The slight exploration of an alternative view point on the slaughter of innocents was intriguing for the reader, as it removes the anti-Semitic sting of the Herod narrative within the Gospel of Matthew. As the Gospel narrative alludes it was Herod’s paranoia at the birth of a king to rival him that led to the order of the killing of all the male children under 2 years of age. However could this have actually been an empire wide decimation of children? And if so, what would be the underlying reason for this supposition? Is it broadening the scope of the Jesus story from a labourer to somebody whose birth shook an Emperor, but knowing the layout of the Roman Empire and the constant cut throat ways to get ahead if there was an Empire wide genocide of male children it was more likely used as a fear tactic to keep enemies of a whole in check, much like Stalin’s purges in Soviet Russia.

As noted earlier, Farrar is a wordsmith that illuminates the life of Jesus in an accessible way for the new and seasoned believer alike. It lends itself to the understanding of allegory, but also historicity, cultural context and a reading of the literature in time and space. There is a minor divergent viewpoint in some areas for this writer, but not any that would keep one away from reading it. Although what may keep a modern reader away is simply the age of the text as 120 years from date of publication to date of reading can seem a long time.

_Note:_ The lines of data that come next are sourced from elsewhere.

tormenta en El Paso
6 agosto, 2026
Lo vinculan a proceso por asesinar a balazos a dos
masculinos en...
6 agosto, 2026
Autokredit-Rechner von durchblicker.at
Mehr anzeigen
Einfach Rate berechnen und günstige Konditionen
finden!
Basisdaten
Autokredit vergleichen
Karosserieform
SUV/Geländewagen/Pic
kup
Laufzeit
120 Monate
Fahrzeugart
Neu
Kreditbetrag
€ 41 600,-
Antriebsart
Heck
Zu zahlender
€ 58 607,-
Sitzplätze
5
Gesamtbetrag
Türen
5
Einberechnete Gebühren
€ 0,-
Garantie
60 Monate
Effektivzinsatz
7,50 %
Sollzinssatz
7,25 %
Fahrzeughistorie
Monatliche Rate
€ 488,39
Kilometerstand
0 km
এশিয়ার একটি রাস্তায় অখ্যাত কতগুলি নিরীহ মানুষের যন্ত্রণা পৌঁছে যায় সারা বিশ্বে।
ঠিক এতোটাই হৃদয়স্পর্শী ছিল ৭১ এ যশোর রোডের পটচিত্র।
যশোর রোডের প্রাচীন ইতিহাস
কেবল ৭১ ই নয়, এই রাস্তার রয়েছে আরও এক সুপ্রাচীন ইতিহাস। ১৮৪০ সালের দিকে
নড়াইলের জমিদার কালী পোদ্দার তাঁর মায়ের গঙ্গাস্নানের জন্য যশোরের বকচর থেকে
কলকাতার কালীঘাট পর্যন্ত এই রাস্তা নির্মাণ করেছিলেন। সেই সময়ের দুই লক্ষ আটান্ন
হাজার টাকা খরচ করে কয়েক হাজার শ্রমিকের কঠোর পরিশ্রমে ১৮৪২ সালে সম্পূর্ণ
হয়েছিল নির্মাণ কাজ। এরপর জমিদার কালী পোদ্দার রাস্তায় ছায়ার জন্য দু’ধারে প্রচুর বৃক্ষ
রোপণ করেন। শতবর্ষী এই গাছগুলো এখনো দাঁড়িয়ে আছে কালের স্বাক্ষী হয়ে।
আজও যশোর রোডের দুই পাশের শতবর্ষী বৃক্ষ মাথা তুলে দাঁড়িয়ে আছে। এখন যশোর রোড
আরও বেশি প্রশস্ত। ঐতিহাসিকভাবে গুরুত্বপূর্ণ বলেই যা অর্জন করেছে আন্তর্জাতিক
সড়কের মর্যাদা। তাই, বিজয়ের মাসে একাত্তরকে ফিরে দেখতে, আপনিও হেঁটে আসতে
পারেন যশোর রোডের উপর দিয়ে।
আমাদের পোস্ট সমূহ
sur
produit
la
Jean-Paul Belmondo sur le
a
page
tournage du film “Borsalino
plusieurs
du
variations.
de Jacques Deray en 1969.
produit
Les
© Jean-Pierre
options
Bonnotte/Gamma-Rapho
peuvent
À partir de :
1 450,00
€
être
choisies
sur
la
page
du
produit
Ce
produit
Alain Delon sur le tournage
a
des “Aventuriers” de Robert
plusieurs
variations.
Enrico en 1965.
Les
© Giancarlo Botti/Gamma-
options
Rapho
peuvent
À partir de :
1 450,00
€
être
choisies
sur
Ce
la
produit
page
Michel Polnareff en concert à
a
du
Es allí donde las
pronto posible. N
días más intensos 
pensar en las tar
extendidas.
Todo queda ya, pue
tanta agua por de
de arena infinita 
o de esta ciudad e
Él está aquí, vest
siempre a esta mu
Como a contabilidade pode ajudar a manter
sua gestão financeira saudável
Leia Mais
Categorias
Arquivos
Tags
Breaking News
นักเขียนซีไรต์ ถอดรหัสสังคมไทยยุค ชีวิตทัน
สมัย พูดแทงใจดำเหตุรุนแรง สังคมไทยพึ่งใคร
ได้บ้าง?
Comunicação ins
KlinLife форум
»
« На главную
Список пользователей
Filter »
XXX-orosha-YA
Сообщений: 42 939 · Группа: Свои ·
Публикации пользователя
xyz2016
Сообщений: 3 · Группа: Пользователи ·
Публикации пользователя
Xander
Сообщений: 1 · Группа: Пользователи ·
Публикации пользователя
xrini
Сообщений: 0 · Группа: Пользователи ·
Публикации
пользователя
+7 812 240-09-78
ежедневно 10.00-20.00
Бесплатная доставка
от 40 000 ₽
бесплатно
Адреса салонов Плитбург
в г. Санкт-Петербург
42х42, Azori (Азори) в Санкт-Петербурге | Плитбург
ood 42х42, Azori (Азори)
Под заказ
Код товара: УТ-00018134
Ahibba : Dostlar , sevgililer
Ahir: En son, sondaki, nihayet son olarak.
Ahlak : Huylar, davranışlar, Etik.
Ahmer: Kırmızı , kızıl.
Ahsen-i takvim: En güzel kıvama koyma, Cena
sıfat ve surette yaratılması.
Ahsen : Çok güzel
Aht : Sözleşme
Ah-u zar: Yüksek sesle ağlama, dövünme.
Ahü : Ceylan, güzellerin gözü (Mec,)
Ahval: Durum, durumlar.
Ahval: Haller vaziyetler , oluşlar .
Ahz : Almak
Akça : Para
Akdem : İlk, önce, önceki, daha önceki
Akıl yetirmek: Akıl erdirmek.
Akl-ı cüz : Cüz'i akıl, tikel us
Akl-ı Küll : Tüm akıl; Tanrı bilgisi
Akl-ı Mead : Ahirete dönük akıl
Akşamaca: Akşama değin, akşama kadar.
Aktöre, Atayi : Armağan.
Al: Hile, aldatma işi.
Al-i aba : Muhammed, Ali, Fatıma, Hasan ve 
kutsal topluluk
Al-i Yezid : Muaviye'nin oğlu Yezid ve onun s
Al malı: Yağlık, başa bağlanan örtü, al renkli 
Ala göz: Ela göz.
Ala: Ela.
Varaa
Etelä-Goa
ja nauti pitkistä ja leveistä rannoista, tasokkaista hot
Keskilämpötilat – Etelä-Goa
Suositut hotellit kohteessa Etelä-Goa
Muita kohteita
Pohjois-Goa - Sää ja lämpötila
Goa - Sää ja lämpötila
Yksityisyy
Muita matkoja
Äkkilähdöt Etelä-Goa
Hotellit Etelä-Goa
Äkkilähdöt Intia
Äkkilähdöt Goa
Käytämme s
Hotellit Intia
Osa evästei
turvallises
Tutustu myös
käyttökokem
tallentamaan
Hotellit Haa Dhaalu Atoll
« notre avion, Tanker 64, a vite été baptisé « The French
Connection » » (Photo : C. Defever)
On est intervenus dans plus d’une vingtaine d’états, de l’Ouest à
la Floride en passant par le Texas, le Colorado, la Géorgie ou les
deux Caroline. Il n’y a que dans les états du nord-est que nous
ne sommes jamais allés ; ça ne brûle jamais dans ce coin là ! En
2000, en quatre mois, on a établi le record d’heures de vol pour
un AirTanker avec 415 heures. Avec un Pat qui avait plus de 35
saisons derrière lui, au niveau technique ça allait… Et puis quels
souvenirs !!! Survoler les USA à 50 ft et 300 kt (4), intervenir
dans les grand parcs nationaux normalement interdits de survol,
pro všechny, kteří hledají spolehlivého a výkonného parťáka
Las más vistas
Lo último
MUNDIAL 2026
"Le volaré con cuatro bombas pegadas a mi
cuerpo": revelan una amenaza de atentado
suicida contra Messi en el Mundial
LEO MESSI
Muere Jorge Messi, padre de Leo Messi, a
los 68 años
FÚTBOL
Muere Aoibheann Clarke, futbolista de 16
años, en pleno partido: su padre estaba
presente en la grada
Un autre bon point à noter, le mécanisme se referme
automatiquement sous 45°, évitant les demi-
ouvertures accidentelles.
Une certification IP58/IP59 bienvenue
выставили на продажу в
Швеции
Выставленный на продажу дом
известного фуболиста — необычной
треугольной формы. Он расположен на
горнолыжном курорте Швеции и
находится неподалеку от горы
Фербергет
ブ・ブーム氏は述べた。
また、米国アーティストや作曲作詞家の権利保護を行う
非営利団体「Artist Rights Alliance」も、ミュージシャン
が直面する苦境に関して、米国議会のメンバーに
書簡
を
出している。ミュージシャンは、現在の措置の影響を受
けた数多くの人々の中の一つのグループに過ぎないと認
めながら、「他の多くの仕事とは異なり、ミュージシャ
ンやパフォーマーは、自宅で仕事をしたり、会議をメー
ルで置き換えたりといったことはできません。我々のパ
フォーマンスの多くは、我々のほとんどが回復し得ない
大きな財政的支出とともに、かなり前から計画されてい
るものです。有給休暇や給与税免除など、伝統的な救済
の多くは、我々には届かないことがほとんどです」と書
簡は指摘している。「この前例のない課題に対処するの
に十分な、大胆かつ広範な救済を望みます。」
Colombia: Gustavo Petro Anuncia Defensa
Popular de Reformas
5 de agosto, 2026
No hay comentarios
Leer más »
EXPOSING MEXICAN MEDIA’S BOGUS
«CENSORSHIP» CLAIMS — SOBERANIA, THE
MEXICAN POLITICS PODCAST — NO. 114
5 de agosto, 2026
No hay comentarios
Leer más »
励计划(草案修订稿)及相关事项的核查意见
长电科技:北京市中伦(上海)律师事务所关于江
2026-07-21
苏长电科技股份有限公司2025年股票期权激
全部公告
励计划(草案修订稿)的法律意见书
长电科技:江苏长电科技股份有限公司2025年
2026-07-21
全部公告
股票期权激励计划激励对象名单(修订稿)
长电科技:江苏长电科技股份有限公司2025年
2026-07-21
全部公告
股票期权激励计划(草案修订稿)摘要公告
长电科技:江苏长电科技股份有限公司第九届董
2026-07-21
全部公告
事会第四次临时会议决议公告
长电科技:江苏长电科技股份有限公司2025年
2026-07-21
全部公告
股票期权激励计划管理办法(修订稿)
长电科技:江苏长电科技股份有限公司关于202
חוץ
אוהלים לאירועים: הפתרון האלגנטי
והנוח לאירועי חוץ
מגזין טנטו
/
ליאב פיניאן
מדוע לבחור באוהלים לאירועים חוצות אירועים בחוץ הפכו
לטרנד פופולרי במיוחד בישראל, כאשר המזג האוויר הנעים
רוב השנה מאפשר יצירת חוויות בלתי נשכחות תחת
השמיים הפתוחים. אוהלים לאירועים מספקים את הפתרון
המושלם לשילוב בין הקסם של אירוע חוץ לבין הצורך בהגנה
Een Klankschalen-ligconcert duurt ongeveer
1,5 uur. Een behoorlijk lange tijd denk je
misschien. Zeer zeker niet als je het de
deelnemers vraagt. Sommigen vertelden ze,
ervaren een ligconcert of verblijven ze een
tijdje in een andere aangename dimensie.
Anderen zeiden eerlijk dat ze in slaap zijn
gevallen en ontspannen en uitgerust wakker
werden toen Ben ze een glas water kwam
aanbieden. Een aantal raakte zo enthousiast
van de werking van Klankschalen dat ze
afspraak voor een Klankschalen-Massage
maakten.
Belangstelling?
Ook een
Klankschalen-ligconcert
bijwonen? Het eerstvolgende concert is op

The timelessness of Farrar’s writing allows for the reader to traverse this gap in time, and to be able to enter into the timeless Gospel world of Christ Jesus. This ability is one that many modern writers could learn from as they seek to open up the life and world of Jesus to the modern believer within a post-Christian Canadian context.


Holy human, holy divine is one of the hardest truths within the Christian faith to understand. But this doctrine was not crafted in a vacuum it came out of a devout understanding the core Gospel stories, tradition, coupled with experience and reason (the four legged stool of faith) for the early Church.

The challenge for the believer today is to learn the life of Jesus, this is the true cosmic story become local. From birth, to childhood, to ministry where his teachings with authority were proved by his miracles, to his execution, burial, resurrection and ascension to show the love for humanity that God has since before creation.

This love became flesh, in Jesus of Nazareth, a spiritual leader at the least, at most the Saviour of Creation. Divisive where His name has been used to commit some of the greatest atrocities in human history, but on the flip side of the same coin his name has been used to inspire the greatest miracles in human history as well.

In 1890 Frederick Farrar attempted to tell the story in The Life of Christ where he attempts to place Jesus theologically within the belief system of the church, and historically within the cultural context of early 1st century Israel. Farrar not only accomplished this feat, but managed to connect the Life of Christ through the history of the communion of Saints from Christ’s ascension to his own writing in 1890.















Farrar, F. (1890) The Life of Christ retrieved from on 4 November 2012.